§ Exercise brief:
Reproduce each line of the data below verbatim, in the same order, keeping every word, number, and symbol unchanged.

§ Records:
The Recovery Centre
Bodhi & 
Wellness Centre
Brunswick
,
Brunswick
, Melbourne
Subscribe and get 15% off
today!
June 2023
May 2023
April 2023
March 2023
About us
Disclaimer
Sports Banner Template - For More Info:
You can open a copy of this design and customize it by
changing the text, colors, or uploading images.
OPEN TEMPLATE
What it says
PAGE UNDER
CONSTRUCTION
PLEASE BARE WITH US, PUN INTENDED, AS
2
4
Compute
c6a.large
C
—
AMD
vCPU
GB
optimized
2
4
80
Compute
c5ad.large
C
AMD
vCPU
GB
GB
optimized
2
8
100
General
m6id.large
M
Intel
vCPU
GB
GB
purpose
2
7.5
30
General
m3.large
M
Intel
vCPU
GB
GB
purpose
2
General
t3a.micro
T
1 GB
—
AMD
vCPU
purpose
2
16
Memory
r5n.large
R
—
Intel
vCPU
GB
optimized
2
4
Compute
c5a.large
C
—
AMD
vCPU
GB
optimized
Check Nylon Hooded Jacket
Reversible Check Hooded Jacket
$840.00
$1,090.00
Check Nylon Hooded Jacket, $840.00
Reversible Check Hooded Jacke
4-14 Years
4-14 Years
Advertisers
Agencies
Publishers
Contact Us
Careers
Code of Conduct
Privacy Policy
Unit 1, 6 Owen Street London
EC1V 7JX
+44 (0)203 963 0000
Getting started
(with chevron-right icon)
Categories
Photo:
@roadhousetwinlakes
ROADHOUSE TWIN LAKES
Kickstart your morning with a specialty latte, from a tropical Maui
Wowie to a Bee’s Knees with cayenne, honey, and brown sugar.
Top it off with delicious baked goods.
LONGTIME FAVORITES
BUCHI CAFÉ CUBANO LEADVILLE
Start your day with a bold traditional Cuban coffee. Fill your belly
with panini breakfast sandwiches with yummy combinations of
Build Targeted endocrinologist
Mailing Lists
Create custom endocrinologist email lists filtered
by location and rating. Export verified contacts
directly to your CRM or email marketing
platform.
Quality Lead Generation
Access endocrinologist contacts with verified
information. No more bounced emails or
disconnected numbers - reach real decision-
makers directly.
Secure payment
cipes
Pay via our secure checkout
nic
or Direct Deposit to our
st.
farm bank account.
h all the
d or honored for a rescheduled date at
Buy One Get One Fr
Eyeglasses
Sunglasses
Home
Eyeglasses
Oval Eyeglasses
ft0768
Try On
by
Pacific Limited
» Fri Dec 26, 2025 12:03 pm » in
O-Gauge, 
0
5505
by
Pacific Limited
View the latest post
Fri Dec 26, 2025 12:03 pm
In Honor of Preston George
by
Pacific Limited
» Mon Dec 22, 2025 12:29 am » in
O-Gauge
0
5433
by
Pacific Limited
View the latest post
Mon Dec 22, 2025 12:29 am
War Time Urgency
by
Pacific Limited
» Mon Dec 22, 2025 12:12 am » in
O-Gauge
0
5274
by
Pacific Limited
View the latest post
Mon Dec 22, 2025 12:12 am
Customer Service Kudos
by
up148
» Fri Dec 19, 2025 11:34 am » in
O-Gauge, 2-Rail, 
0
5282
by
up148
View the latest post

§ Exercise answer:
The Recovery Centre
Bodhi & 
Wellness Centre
Brunswick
,
Brunswick
, Melbourne
Subscribe and get 15% off
today!
June 2023
May 2023
April 2023
March 2023
About us
Disclaimer
Sports Banner Template - For More Info:
You can open a copy of this design and customize it by
changing the text, colors, or uploading images.
OPEN TEMPLATE
What it says
PAGE UNDER
CONSTRUCTION
PLEASE BARE WITH US, PUN INTENDED, AS
2
4
Compute
c6a.large
C
—
AMD
vCPU
GB
optimized
2
4
80
Compute
c5ad.large
C
AMD
vCPU
GB
GB
optimized
2
8
100
General
m6id.large
M
Intel
vCPU
GB
GB
purpose
2
7.5
30
General
m3.large
M
Intel
vCPU
GB
GB
purpose
2
General
t3a.micro
T
1 GB
—
AMD
vCPU
purpose
2
16
Memory
r5n.large
R
—
Intel
vCPU
GB
optimized
2
4
Compute
c5a.large
C
—
AMD
vCPU
GB
optimized
Check Nylon Hooded Jacket
Reversible Check Hooded Jacket
$840.00
$1,090.00
Check Nylon Hooded Jacket, $840.00
Reversible Check Hooded Jacke
4-14 Years
4-14 Years
Advertisers
Agencies
Publishers
Contact Us
Careers
Code of Conduct
Privacy Policy
Unit 1, 6 Owen Street London
EC1V 7JX
+44 (0)203 963 0000
Getting started
(with chevron-right icon)
Categories
Photo:
@roadhousetwinlakes
ROADHOUSE TWIN LAKES
Kickstart your morning with a specialty latte, from a tropical Maui
Wowie to a Bee’s Knees with cayenne, honey, and brown sugar.
Top it off with delicious baked goods.
LONGTIME FAVORITES
BUCHI CAFÉ CUBANO LEADVILLE
Start your day with a bold traditional Cuban coffee. Fill your belly
with panini breakfast sandwiches with yummy combinations of
Build Targeted endocrinologist
Mailing Lists
Create custom endocrinologist email lists filtered
by location and rating. Export verified contacts
directly to your CRM or email marketing
platform.
Quality Lead Generation
Access endocrinologist contacts with verified
information. No more bounced emails or
disconnected numbers - reach real decision-
makers directly.
Secure payment
cipes
Pay via our secure checkout
nic
or Direct Deposit to our
st.
farm bank account.
h all the
d or honored for a rescheduled date at
Buy One Get One Fr
Eyeglasses
Sunglasses
Home
Eyeglasses
Oval Eyeglasses
ft0768
Try On
by
Pacific Limited
» Fri Dec 26, 2025 12:03 pm » in
O-Gauge, 
0
5505
by
Pacific Limited
View the latest post
Fri Dec 26, 2025 12:03 pm
In Honor of Preston George
by
Pacific Limited
» Mon Dec 22, 2025 12:29 am » in
O-Gauge
0
5433
by
Pacific Limited
View the latest post
Mon Dec 22, 2025 12:29 am
War Time Urgency
by
Pacific Limited
» Mon Dec 22, 2025 12:12 am » in
O-Gauge
0
5274
by
Pacific Limited
View the latest post
Mon Dec 22, 2025 12:12 am
Customer Service Kudos
by
up148
» Fri Dec 19, 2025 11:34 am » in
O-Gauge, 2-Rail, 
0
5282
by
up148
View the latest post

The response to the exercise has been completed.